══ STORED DATA ══
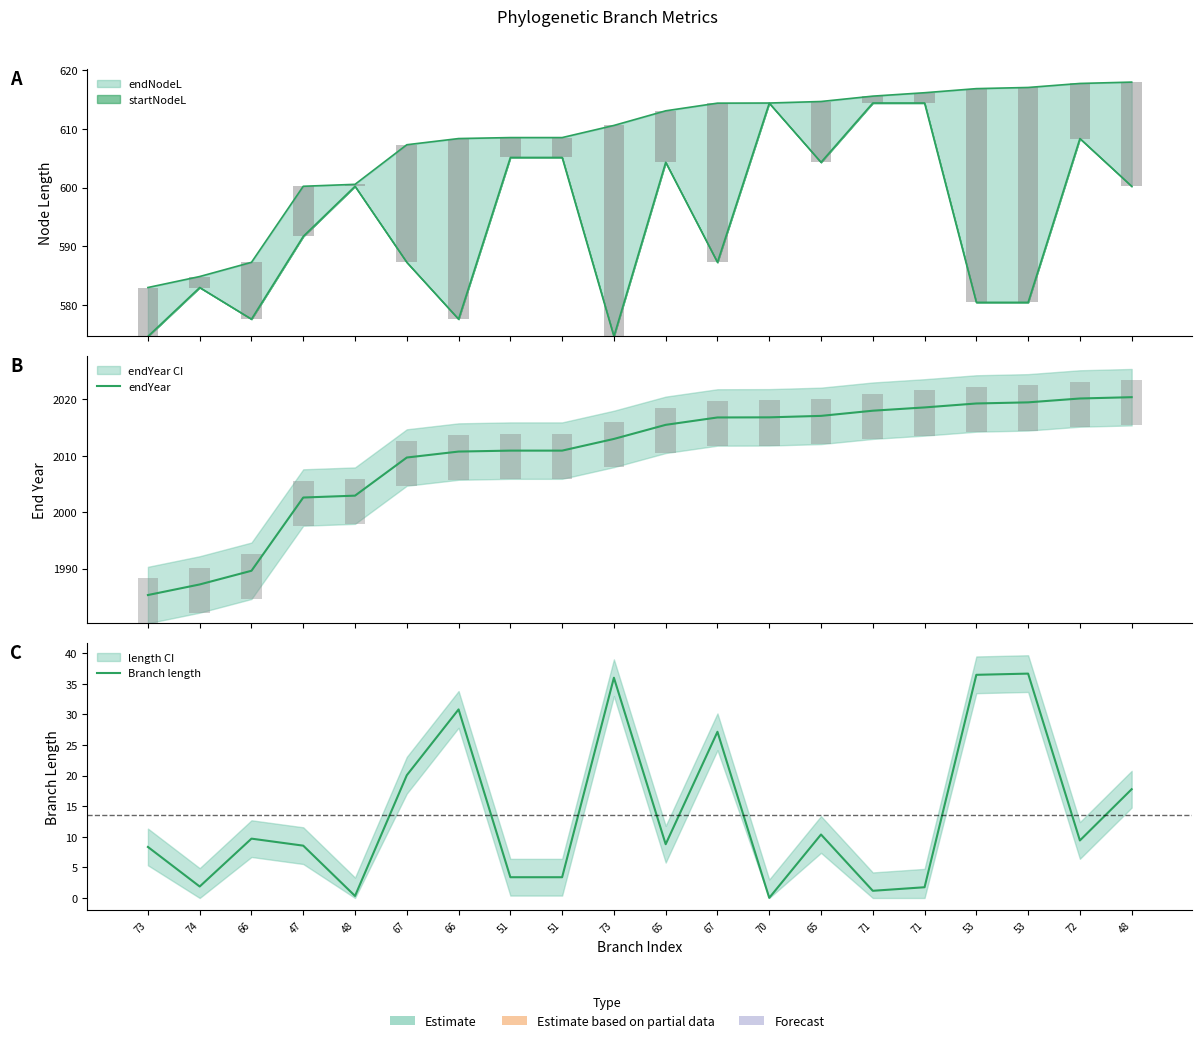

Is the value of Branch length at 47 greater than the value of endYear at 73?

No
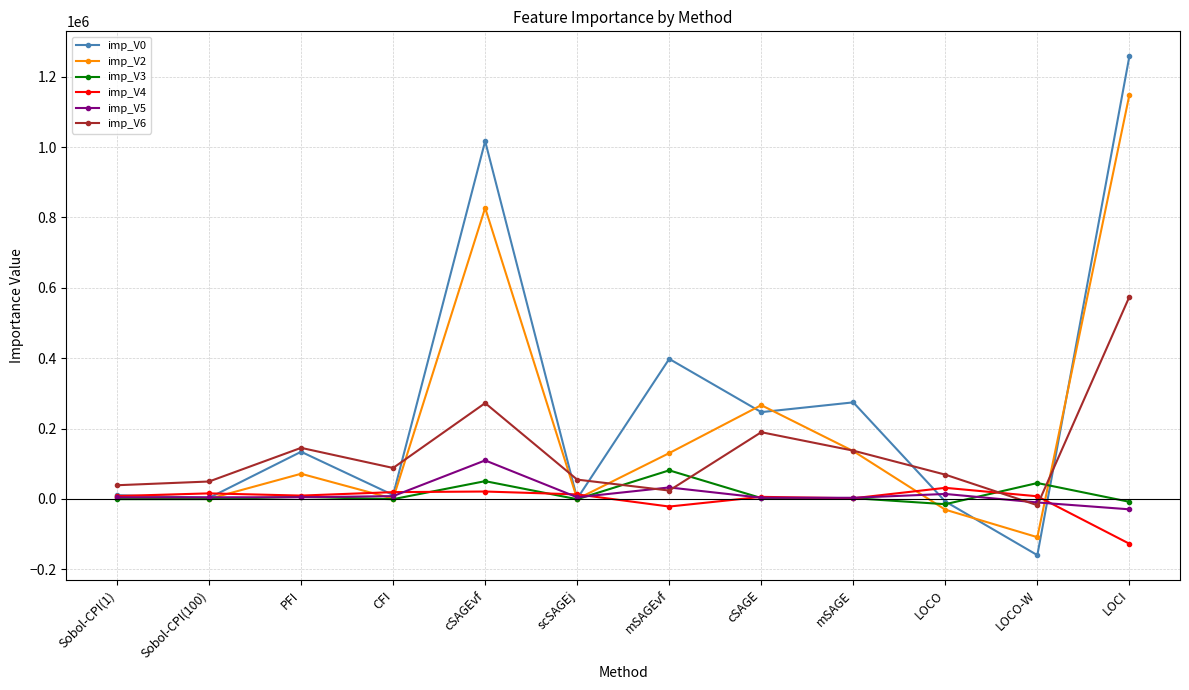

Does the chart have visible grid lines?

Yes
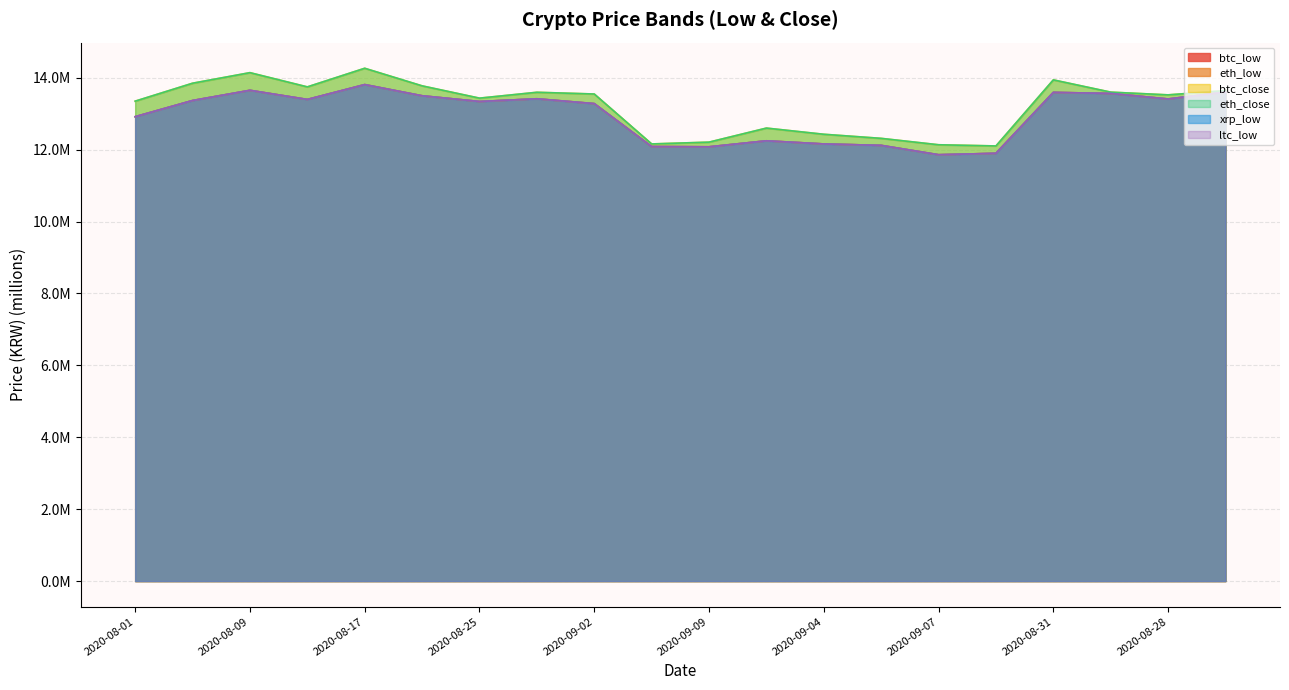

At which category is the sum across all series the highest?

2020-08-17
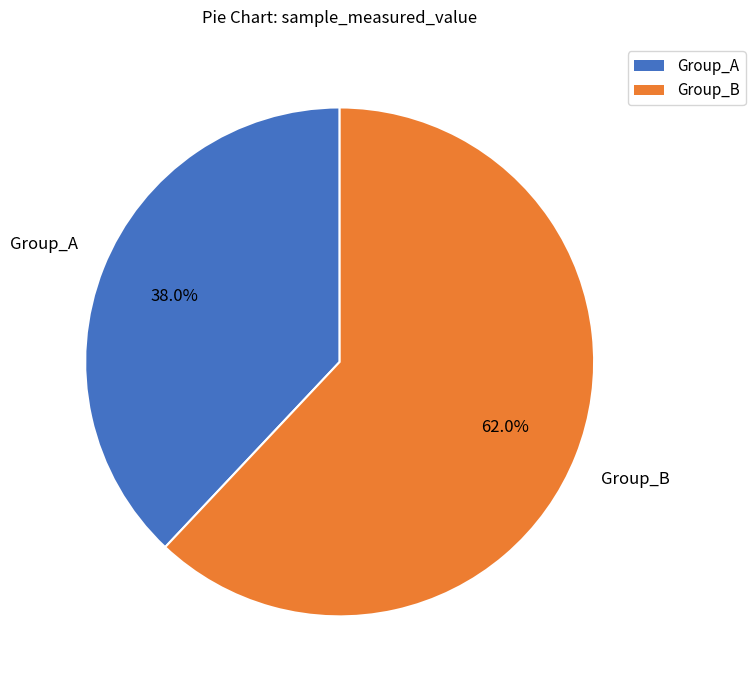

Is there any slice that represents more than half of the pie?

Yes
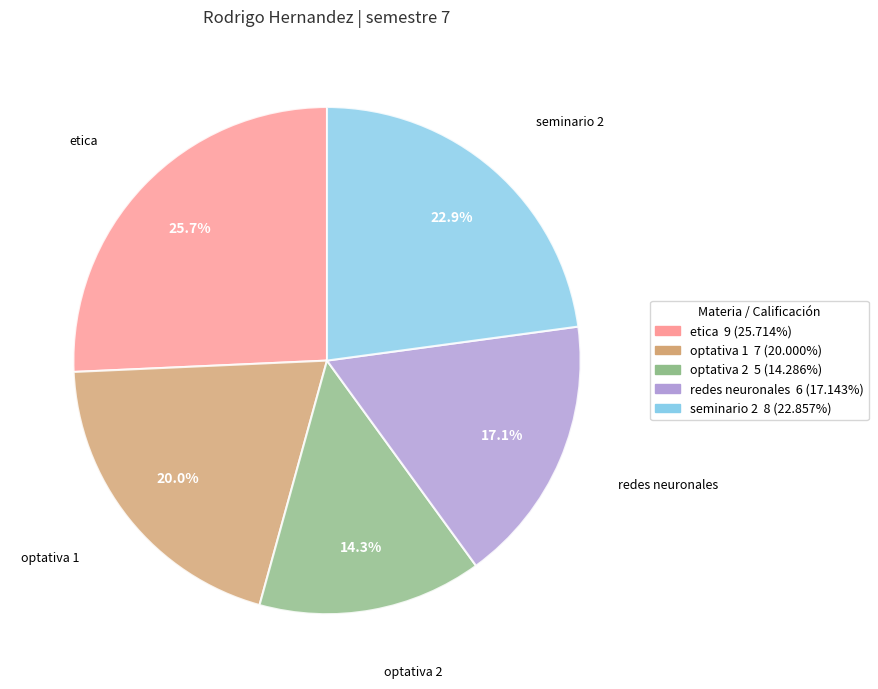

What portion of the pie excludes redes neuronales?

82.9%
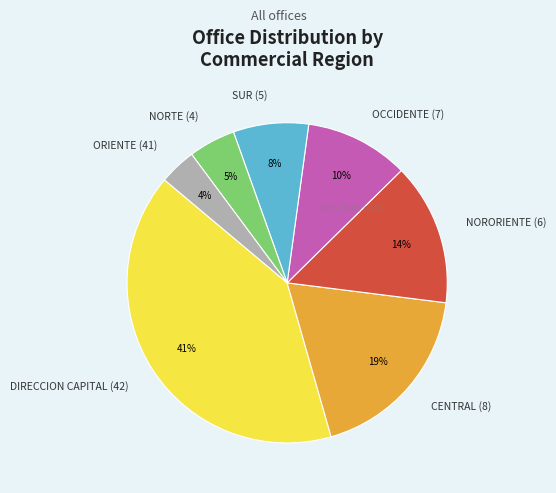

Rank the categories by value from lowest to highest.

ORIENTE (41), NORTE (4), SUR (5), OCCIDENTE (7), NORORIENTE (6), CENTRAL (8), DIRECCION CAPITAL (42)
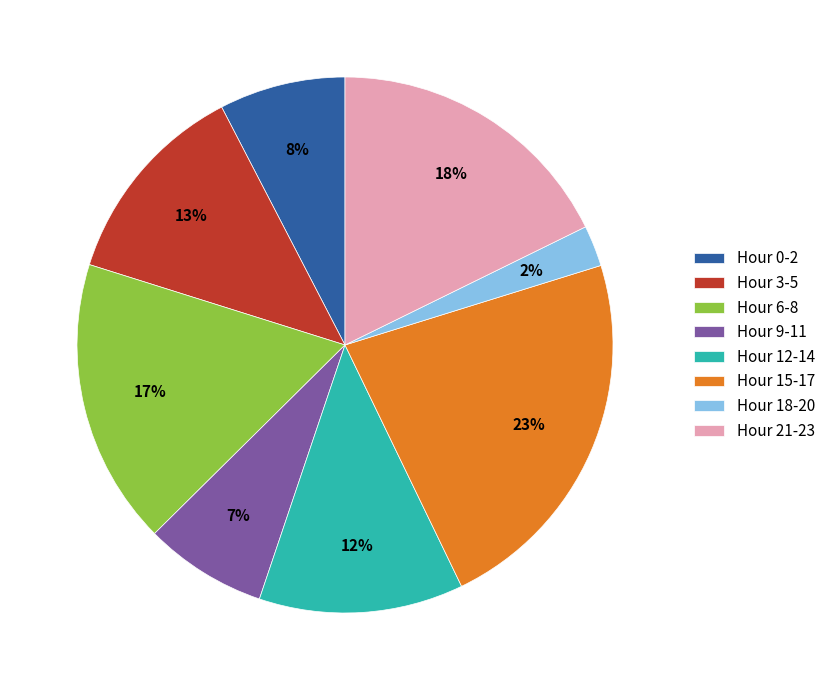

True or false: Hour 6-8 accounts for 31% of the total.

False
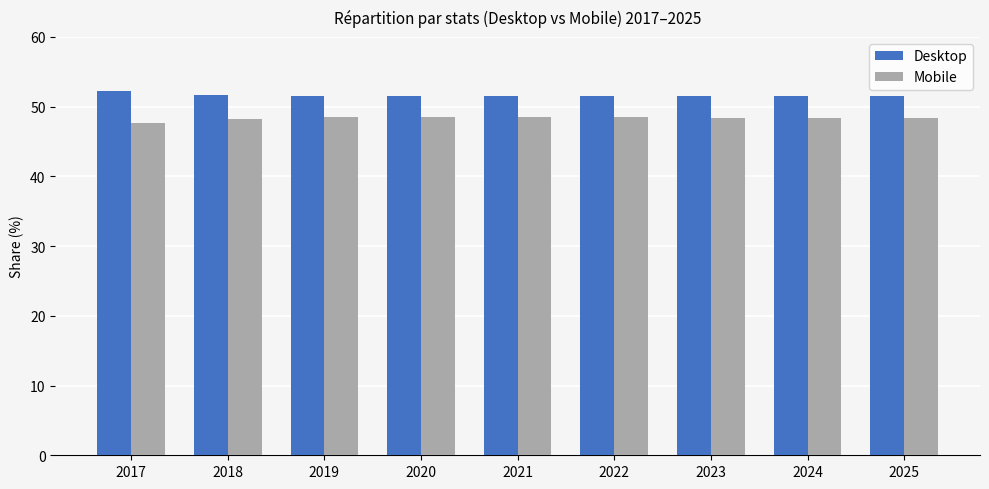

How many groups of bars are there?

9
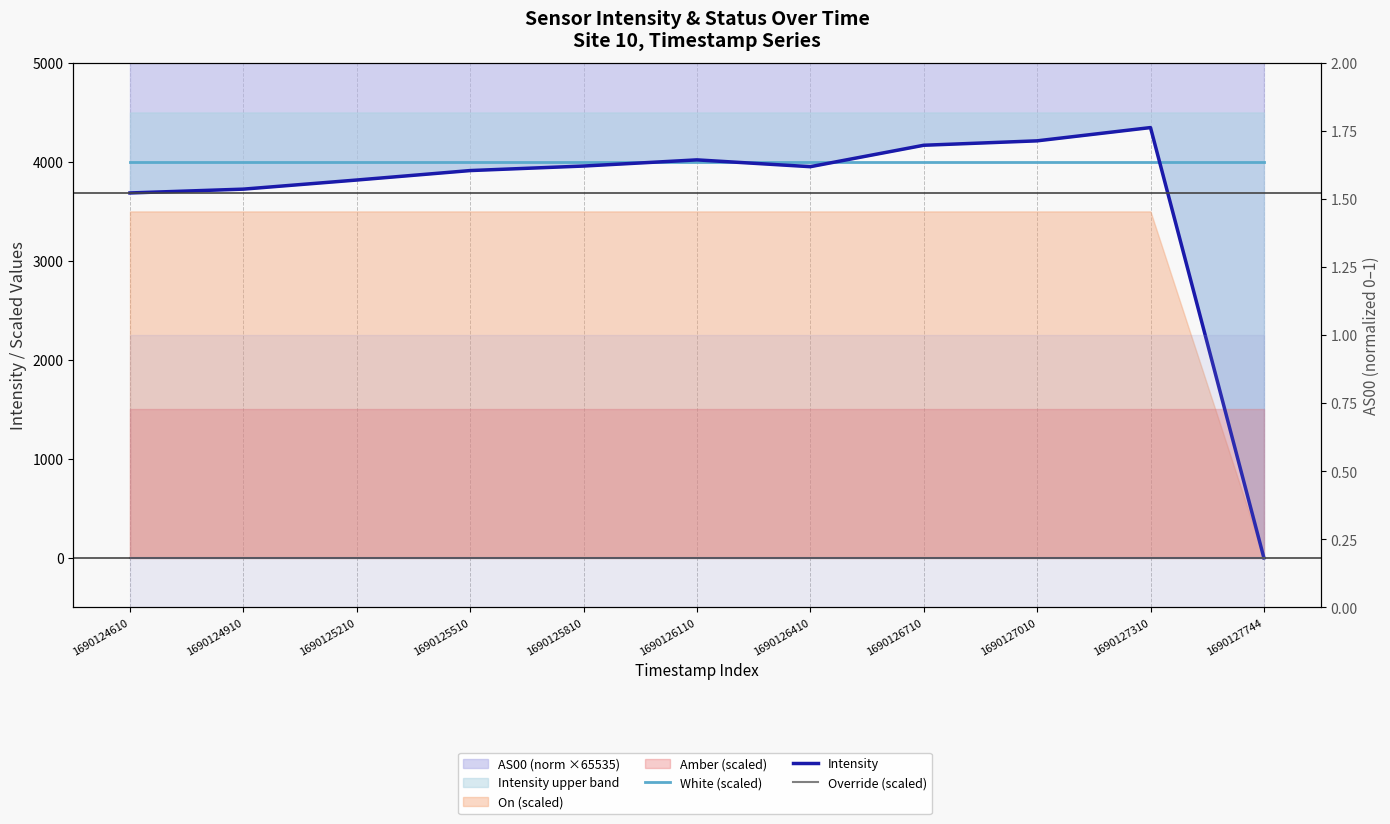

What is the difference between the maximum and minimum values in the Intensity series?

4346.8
═══
## PROBLEM DETAILS
Repeat all of the rows above with every "pie" switched to "circle" and nothing else changed. Leave out the pictures.

## TASK OUTPUT
Is the value of Branch length at 47 greater than the value of endYear at 73?

No

Does the chart have visible grid lines?

Yes

At which category is the sum across all series the highest?

2020-08-17

Is there any slice that represents more than half of the circle?

Yes

What portion of the circle excludes redes neuronales?

82.9%

Rank the categories by value from lowest to highest.

ORIENTE (41), NORTE (4), SUR (5), OCCIDENTE (7), NORORIENTE (6), CENTRAL (8), DIRECCION CAPITAL (42)

True or false: Hour 6-8 accounts for 31% of the total.

False

How many groups of bars are there?

9

What is the difference between the maximum and minimum values in the Intensity series?

4346.8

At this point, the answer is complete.